To achieve this, we can use spatially join the HK buildings GeoDataFrame and the CW district GeoDataFrame. By default, the `sjoin` function in geopandas uses "inner join" based on the "intersects" option.

In [None]:
buildings_cw = gpd.sjoin(buildings, cw)
buildings_cw = buildings_cw.drop(
    columns=['index_right','OBJECTID_right', 'CSDI_ADMIN_AREA_ID', 'AREA_TYPE',
             'AREA_ID', 'AREA_CODE', 'NAME_TC', 'NAME_EN', 'DATA_OWNER',
             'BEGIN_LIFESPAN', 'END_LIFESPAN', 'SHAPE_Length_right', 'SHAPE_Area_right']
    ).rename(columns={"SHAPE_Length_left": "SHAPE_Length", "SHAPE_Area_left": "SHAPE_Area"})
buildings_cw.shape

In [None]:
buildings_cw.head()

If the data needs to be reused, it is good practice to save the data. In this case, we can save the filtered building data in CW into a GeoJSON file.

In [None]:
buildings_cw.to_file("/content/drive/MyDrive/Data/HK_Buildings/buildings_cw.json", driver='GeoJSON')

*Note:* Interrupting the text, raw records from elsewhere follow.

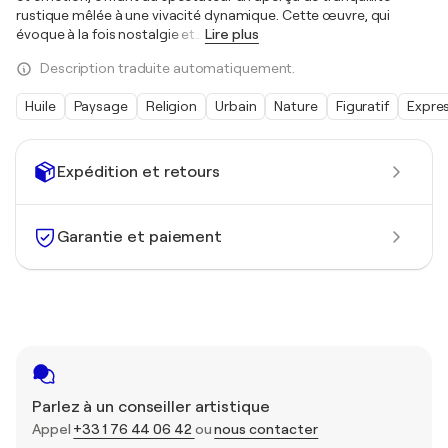
rustique mêlée à une vivacité dynamique. Cette œuvre, qui
évoque à la fois nostalgie et
…
Lire plus
Description traduite automatiquement.
Huile
Paysage
Religion
Urbain
Nature
Figuratif
Expre
Expédition et retours
Garantie et paiement
Parlez à un conseiller artistique
Appel
+33 1 76 44 06 42
ou
nous contacter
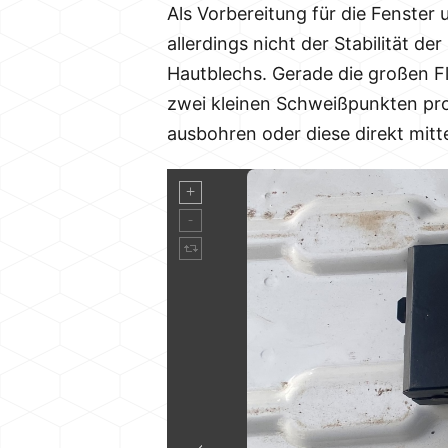
Als Vorbereitung für die Fenster
allerdings nicht der Stabilität 
Hautblechs. Gerade die großen Flä
zwei kleinen Schweißpunkten pro
ausbohren oder diese direkt mitte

### 1.4 Plot building data in CW

We can read the saved "buildings_cw.json" file if it exists.

In [None]:
#buildings_cw = gpd.read_file("/content/drive/MyDrive/Data/HK_Buildings/buildings_cw.json")

In [None]:
buildings_cw.plot(figsize=(16, 8))

Now, let us plot the buildings based on their "TOPHEIGHT". Note that some buildings do not have a valid value for "TOPHEIGHT". Therefore, we need to first filter out these observations.

In [None]:
buildings_cw_with_height = buildings_cw[buildings_cw['TOPHEIGHT'].notnull()]
buildings_cw_with_height.shape

With the filtered data, we can color the building polygons based on their height.

In [None]:
buildings_cw_with_height.plot(column='TOPHEIGHT', legend=True, figsize=(16, 8))

## 2. Street Network Analysis using OSMnx

In this task, we will perform some basic analysis on street network data for the CW district of Hong Kong. We will use **OSMnx** to obtain the street network data from [OpenStreetMap](https://www.openstreetmap.org/).

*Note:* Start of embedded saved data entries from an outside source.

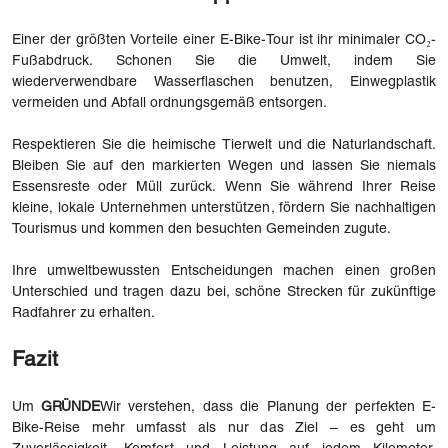
Einer der größten Vorteile einer E-Bike-Tour ist ihr minimaler CO₂-
Fußabdruck. Schonen Sie die Umwelt, indem Sie
wiederverwendbare Wasserflaschen benutzen, Einwegplastik
vermeiden und Abfall ordnungsgemäß entsorgen.
Respektieren Sie die heimische Tierwelt und die Naturlandschaft.
Bleiben Sie auf den markierten Wegen und lassen Sie niemals
Essensreste oder Müll zurück. Wenn Sie während Ihrer Reise
kleine, lokale Unternehmen unterstützen, fördern Sie nachhaltigen
Tourismus und kommen den besuchten Gemeinden zugute.
Ihre umweltbewussten Entscheidungen machen einen großen
Unterschied und tragen dazu bei, schöne Strecken für zukünftige
Radfahrer zu erhalten.
Fazit
Um
GRÜNDE
Wir verstehen, dass die Planung der perfekten E-
Bike-Reise mehr umfasst als nur das Ziel – es geht um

### 2.1 Coordinated Reference Systems (CRS) conversion

The geospatial data provided by the HK government in usually in **EPSG:2326**, which is a projected coordinate system suitable within the spatial boundary of HK. However, many internationally standard datasets (such as OpenStreetMap) uses **EPSG:4326** (or WGS 84). Therefore, to query street network data from OpenStreetMap, we need to first convert the CRS of the CW district boundary to WGS 84.

In [None]:
cw.crs

In [None]:
cw['geometry'][0]

In [None]:
cw_WGS84 = cw.to_crs("epsg:4326")
cw_WGS84.crs

In [None]:
cw_WGS84['geometry'][0]

### 2.2 Download street network data from OpenStreetMap

Once we define the CW district boundary in WGS84, we can use it to query the street network data from OpenStreetMap through OSMnx.

In [None]:
cw_streets = ox.graph_from_polygon(cw_WGS84['geometry'][0])

In [None]:
ox.plot_graph(cw_streets)

### 2.3 Basic analysis of the street network in CW

Let us first show some summary statistics about the street network in CW.

In [None]:
stats = ox.basic_stats(cw_streets)
pd.Series(stats)

Then, we can visualize the street network and color the nodes (i.e. intersections) based on the number of connected street segments.

In [None]:
nc_street_count = ox.plot.get_node_colors_by_attr(cw_streets, "street_count", cmap="YlGnBu")

fig, ax = ox.plot_graph(
    cw_streets,
    node_color=nc_street_count,
    node_size=5,
    node_zorder=2,
    edge_linewidth=0.2,
    edge_color="w"
)

## 3. Spatial Data Visualization using Kepler.gl

In this task, we will plot the buildings in CW using Kepler.gl, and explore its various functions.

Note that, in Google Colab, support for third party widgets (such as Kepler.gl) needs to be enabled separately.

In [None]:
from google.colab import output
output.enable_custom_widget_manager()

### 3.1 Basic plot

In [None]:
cw_map = keplergl.KeplerGl(height=600)
cw_map.add_data(data=buildings_cw_with_height.copy(), name="Buildings in CW")
cw_map

### 3.2 Explore more functionalities in Kepler.gl

Dr Jiali Zhou will introduce more functionalities in Kepler.gl without programming.